学費は専攻によって幅がありますが、ここでは比較しやすいように、以下の条件で学費の目安を確認していきます。
工学部(Design and Engineering)の学費は日本円で年間約480万円となります。4年間の総額は約160,000SGD、つまり約1,920万円です。
物価が高いシンガポールでは生活費も大きいため、授業料と併せて全体の予算を見積もる必要があります。
表「工学部(Design and Engineering)の学士の学費」
| シンガポールドル | 日本円※ | |
| 1年間の学費 | 40,000ドル | 約480万円 |
| 最短で卒業するまでの学費 | 160,000ドル | 約1,920万円 |
※1SGD=120JPYとして計算(2025年11月時点)
参考「NUS Fees for Undergraduate Programmes」
シンガポール国立大学の学費:大学院
続いては大学院に進学した場合の学費について紹介します。
大学院の学費についても、出願者のステータスや学部、コースなどによって異なります。比較のために以下の条件で見ていきましょう。
工学系大学院(Design and Engineering)の学費は、日本円では年間506万円ほどで、2年間通うと約1,012万円になります。
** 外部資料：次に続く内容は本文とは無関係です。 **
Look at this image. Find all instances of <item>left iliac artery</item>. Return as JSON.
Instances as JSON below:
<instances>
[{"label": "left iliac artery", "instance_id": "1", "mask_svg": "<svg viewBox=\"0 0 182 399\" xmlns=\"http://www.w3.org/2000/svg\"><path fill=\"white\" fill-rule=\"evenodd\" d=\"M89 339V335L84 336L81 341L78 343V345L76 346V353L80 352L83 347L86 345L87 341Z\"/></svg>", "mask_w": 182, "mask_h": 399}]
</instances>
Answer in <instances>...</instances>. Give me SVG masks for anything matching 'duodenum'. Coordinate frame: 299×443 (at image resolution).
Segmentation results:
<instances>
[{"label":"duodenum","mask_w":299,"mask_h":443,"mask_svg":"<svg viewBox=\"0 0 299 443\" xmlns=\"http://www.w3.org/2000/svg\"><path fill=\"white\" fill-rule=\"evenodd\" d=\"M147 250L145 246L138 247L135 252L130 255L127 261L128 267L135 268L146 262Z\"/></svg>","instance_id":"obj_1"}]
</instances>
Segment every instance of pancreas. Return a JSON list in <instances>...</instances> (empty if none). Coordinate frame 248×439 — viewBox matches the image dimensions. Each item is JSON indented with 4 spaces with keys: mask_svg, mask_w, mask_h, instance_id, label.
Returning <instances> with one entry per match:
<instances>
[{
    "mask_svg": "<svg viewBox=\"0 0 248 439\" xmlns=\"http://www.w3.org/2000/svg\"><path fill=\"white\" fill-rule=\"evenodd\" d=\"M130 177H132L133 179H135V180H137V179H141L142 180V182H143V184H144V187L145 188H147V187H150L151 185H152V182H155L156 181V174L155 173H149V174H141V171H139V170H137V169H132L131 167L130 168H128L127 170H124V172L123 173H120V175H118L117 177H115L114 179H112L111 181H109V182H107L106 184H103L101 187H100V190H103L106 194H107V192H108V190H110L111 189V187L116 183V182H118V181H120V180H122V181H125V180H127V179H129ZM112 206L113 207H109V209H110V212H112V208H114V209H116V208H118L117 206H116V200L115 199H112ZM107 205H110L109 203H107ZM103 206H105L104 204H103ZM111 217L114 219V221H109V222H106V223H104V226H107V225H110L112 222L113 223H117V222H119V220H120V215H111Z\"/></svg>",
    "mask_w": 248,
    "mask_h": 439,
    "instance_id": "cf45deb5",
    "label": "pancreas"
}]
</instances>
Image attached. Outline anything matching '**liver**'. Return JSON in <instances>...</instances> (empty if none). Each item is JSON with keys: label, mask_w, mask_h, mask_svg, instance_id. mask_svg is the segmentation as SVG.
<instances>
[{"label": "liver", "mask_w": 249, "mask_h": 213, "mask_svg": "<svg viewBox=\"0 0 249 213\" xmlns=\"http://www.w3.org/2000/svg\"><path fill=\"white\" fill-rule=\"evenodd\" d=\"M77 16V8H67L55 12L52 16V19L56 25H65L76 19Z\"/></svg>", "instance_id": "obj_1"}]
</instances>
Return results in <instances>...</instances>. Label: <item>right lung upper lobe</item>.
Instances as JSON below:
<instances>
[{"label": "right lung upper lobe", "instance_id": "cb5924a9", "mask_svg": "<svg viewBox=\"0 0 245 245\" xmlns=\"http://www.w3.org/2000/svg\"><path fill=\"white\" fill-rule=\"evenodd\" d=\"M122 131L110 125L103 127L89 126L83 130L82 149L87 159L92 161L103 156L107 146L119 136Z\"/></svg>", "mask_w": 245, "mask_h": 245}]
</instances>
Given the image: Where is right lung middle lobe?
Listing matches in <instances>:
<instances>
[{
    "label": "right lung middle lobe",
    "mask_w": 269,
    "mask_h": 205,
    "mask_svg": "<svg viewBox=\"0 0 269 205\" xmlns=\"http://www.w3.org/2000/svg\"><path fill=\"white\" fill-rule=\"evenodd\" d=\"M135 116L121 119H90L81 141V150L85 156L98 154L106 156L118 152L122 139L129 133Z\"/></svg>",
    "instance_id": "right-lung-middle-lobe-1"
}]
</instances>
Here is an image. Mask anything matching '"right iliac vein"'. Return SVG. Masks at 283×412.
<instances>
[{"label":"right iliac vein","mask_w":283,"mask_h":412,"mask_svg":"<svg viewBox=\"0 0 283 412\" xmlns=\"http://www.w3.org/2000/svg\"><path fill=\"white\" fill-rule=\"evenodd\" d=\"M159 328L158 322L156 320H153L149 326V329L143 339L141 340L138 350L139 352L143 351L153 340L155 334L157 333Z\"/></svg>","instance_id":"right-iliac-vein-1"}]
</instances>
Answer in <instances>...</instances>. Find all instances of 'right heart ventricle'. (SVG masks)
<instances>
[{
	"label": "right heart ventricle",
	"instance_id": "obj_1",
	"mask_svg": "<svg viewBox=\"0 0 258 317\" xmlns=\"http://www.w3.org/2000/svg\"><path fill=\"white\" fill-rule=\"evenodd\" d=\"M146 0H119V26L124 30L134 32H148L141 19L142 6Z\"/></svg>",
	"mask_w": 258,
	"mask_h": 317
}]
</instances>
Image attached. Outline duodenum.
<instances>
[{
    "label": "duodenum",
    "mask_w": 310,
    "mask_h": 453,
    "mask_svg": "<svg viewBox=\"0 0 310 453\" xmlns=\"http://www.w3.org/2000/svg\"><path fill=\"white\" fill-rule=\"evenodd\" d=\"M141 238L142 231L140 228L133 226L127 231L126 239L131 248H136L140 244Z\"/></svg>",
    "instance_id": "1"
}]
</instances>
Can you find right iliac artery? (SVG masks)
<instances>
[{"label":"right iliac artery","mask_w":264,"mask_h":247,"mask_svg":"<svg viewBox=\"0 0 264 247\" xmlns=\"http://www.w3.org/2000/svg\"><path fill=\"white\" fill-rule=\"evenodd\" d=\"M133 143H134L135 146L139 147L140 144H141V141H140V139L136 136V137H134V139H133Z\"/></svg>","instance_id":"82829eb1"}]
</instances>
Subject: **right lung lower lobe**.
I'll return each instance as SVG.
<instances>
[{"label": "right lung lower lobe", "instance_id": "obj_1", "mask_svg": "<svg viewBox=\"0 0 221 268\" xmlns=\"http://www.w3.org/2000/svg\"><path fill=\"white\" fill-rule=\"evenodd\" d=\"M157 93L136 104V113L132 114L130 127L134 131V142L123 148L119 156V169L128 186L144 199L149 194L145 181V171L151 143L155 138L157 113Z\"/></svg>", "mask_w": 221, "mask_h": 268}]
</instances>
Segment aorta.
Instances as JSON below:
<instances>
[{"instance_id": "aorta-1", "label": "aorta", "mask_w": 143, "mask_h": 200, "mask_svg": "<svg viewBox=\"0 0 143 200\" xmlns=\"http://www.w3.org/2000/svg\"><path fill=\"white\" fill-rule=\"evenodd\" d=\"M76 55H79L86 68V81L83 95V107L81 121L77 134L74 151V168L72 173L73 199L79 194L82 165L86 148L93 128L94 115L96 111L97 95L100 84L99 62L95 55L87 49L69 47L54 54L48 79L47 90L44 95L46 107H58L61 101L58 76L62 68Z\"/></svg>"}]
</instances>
研究設備が充実しているNUSでは、大学院の授業料が比較的高めに設定されています。
表「工学部(Design and Engineering)の大学院の学費」
| シンガポールドル | 日本円※ | |
| 1年間の学費 | 42,200ドル | 約506万円 |
| 最短で卒業するまでの学費 | 84,400ドル | 約1,012万円 |
※1SGD=120JPYとして計算(2025年11月時点)
参考「NUS Fees for Graduate Programmes」
日本の大学との比較
日本の国公立大学では4年間で約240万円の学費が一般的です。これに対し、NUSの学部学費は約1,920万円と、およそ8倍の負担になります。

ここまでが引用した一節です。